Finding the roots of a characteristic polynomial

Question

Main aim is to find the lowest order equation with the solution: $$y(x)= 2 \cosh(x) + 3 e^{-2x} \sin(x)$$

Now, I am trying to find the roots to form the characteristic polynomial from which I get the lowest order equation.

However, am stuck with the second expression as the first can be easily expressed as $e^x - e^{-x}$ so I deduce $\lambda_{1}=1,\lambda_{1} = -1 $ but the other expression I am not quite sure whether it is $-2\pm i $ or something else as there is an exponential and a trigonometric function at the same time ?

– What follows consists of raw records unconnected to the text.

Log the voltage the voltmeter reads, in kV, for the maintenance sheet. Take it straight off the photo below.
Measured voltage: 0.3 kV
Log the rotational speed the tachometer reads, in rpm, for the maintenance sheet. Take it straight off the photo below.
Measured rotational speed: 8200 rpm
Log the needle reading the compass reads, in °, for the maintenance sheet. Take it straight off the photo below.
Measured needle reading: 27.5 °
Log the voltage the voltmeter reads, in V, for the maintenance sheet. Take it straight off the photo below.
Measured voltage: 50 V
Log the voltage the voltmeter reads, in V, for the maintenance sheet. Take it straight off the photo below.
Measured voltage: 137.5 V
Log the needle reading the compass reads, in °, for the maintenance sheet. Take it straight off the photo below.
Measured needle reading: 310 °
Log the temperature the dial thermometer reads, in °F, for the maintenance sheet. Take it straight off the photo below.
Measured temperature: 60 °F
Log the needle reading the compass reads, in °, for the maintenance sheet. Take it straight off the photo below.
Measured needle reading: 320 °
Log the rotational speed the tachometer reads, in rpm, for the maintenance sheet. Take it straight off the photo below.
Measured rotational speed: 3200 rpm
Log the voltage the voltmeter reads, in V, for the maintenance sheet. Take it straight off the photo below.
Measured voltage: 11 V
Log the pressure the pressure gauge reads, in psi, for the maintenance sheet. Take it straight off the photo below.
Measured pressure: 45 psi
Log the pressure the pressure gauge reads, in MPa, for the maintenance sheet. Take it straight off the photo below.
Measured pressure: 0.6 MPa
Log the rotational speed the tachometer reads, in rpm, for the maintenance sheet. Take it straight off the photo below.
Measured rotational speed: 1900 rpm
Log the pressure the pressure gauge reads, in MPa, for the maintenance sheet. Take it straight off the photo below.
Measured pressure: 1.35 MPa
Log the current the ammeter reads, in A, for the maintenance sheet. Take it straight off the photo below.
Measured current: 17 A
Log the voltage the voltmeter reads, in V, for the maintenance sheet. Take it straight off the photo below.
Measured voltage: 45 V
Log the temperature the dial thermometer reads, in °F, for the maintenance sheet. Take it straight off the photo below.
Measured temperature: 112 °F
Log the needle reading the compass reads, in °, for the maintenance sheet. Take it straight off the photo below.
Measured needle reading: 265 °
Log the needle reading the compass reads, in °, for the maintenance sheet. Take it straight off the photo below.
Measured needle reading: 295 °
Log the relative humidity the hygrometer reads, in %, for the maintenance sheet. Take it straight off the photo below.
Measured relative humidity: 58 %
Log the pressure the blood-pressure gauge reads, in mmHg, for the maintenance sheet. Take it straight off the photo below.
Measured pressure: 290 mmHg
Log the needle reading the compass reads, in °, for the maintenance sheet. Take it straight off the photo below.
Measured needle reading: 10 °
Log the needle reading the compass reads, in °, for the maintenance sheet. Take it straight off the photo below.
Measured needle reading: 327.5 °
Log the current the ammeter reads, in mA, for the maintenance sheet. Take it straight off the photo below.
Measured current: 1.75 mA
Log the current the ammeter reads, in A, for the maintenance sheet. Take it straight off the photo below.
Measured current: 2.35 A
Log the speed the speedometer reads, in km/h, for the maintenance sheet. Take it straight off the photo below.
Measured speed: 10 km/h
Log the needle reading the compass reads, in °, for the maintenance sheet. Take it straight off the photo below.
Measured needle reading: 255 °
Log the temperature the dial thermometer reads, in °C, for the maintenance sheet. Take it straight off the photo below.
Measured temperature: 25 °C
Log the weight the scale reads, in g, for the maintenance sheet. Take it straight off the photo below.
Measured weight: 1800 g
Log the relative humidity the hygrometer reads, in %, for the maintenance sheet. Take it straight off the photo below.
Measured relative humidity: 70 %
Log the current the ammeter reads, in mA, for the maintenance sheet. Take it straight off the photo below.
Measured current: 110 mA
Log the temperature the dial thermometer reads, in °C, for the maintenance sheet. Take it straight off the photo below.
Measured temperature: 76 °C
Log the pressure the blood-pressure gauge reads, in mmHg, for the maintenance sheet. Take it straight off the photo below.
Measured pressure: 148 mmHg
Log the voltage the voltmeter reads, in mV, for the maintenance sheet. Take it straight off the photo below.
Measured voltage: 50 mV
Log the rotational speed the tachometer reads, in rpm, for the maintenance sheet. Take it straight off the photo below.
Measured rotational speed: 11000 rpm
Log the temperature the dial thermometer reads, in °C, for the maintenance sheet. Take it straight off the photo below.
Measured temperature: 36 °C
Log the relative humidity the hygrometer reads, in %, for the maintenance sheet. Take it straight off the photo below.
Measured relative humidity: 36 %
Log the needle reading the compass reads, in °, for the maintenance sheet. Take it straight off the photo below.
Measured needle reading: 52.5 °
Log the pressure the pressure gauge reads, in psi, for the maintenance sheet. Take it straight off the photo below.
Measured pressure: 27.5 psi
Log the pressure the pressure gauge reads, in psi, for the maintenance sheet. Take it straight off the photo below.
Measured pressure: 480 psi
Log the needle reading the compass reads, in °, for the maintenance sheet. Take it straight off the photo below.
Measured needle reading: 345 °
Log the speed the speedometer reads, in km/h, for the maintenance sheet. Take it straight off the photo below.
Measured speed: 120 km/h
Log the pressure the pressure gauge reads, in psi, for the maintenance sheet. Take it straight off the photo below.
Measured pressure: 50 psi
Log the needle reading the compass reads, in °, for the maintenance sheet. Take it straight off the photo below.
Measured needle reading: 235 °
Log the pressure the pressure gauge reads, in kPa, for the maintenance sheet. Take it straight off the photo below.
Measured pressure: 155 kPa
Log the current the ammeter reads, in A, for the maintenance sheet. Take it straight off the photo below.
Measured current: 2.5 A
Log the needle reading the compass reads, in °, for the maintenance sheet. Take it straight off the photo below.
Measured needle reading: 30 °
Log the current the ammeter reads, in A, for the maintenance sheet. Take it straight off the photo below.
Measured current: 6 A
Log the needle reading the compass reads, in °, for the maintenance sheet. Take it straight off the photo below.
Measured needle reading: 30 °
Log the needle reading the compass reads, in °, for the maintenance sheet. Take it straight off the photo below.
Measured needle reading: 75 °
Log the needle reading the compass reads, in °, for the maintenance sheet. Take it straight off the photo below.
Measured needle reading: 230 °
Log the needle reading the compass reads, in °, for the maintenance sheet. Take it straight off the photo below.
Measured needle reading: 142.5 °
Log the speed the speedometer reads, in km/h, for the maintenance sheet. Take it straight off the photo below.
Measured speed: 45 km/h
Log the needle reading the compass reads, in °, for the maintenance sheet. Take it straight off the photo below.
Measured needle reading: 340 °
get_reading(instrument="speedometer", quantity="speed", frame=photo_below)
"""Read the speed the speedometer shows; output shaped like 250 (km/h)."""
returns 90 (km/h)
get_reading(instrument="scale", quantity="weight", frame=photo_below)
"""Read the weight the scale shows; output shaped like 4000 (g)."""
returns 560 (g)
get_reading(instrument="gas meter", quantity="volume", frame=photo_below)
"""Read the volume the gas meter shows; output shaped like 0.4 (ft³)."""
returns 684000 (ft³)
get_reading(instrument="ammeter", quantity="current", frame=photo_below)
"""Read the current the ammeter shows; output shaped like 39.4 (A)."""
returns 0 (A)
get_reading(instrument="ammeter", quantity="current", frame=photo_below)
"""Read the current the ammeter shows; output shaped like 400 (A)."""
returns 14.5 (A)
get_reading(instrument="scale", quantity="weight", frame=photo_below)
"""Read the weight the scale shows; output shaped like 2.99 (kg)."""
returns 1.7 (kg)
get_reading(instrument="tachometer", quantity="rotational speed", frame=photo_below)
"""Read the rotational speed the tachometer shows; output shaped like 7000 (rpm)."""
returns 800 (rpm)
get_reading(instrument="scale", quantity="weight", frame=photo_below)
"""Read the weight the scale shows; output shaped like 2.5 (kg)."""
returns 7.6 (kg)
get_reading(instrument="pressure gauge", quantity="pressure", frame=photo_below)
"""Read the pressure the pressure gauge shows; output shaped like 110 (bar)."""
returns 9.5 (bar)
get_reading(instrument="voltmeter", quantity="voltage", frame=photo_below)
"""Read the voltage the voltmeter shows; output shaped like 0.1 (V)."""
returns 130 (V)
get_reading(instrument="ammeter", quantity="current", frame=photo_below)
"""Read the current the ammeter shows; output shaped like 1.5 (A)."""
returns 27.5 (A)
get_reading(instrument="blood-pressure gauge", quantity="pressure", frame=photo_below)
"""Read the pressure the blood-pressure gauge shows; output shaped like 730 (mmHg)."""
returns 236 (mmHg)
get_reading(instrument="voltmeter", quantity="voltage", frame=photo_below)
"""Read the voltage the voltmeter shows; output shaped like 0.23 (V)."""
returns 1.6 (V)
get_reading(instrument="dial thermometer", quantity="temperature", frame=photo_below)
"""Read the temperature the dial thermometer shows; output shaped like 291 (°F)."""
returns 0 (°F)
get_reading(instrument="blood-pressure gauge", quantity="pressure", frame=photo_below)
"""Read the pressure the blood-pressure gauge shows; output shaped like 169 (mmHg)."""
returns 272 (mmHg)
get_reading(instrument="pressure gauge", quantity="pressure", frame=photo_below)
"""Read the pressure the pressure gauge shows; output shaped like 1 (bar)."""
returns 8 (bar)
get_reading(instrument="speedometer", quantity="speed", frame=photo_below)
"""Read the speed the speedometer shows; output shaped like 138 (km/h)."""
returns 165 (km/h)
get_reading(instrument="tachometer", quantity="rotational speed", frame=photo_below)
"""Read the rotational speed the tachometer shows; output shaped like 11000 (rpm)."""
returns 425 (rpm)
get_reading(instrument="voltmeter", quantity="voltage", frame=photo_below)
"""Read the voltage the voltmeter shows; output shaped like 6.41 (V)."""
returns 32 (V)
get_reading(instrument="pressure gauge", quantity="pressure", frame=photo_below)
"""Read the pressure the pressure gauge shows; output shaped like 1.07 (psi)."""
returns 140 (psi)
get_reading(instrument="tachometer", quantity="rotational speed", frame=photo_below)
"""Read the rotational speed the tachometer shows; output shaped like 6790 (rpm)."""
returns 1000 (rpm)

Any advice greatly appreciated!

Answer 1

$$2ie^{-2x}\sin x=e^{-2x}(e^{ix}-e^{-ix})=e^{(-2+i)x}-e^{(-2-i)x}.$$

These are indeed complex exponentials.

Answer 2

$$ (\lambda -1)(\lambda +1)(\lambda +2-i)(\lambda +2+i)$$

$$= (\lambda ^2 -1)((\lambda+2)^2+1))$$

$$=(\lambda ^2 -1)(\lambda^2+4\lambda +5)$$

Multiply out and get your equation out of it.